Crocs continues to be a real hit, particularly with young people. In North America, the sandals can be found just about everywhere.

Consolidated sales have tripled over the last decade. They should reach $4 billion this year, for a profit of around $700 million. After a period of stagnation between 2012 and 2019, the brand's sales picked up again during the pandemic.

The business is stratospherically profitable - Crocs' plastic clogs cost next to nothing to make, but customers are willing to pay a substantial premium to wear the brand - and generates comfortable free cash flow.
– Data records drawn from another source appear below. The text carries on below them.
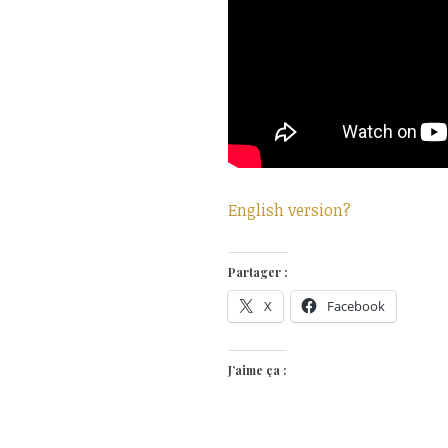
English version?
Partager :
X
Facebook
J’aime ça :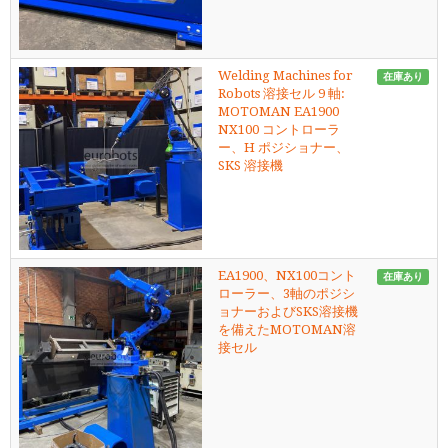
Welding Machines for
在庫あり
Robots 溶接セル 9 軸:
MOTOMAN EA1900
NX100 コントローラ
ー、H ポジショナー、
SKS 溶接機
EA1900、NX100コント
在庫あり
ローラー、3軸のポジシ
ョナーおよびSKS溶接機
を備えたMOTOMAN溶
接セル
In terms of financial position, indebtedness increased significantly last year with the $2.5 billion of Casual Footwear, the group behind the Heydude loafer brand - another Anglo-Saxon success story that should confound Latins with a more sophisticated sense of elegance.

Paid at a fair price, this external growth operation contrasts with the company's past focus on share buybacks. The $1.5 in accumulated profits over the last decade had in fact been used to reduce the number of shares in circulation by a third. Crocs, in this respect, was an authentic "cannibal".

The current enterprise value reaches x10-x12 the cash profits - or "free cash-flows" - expected this year, and barely x7 the profits expected in 2025. These multiples represent an attractive entry point for investors willing to bet on the continued success of these two UFO brands in the ready-to-wear world.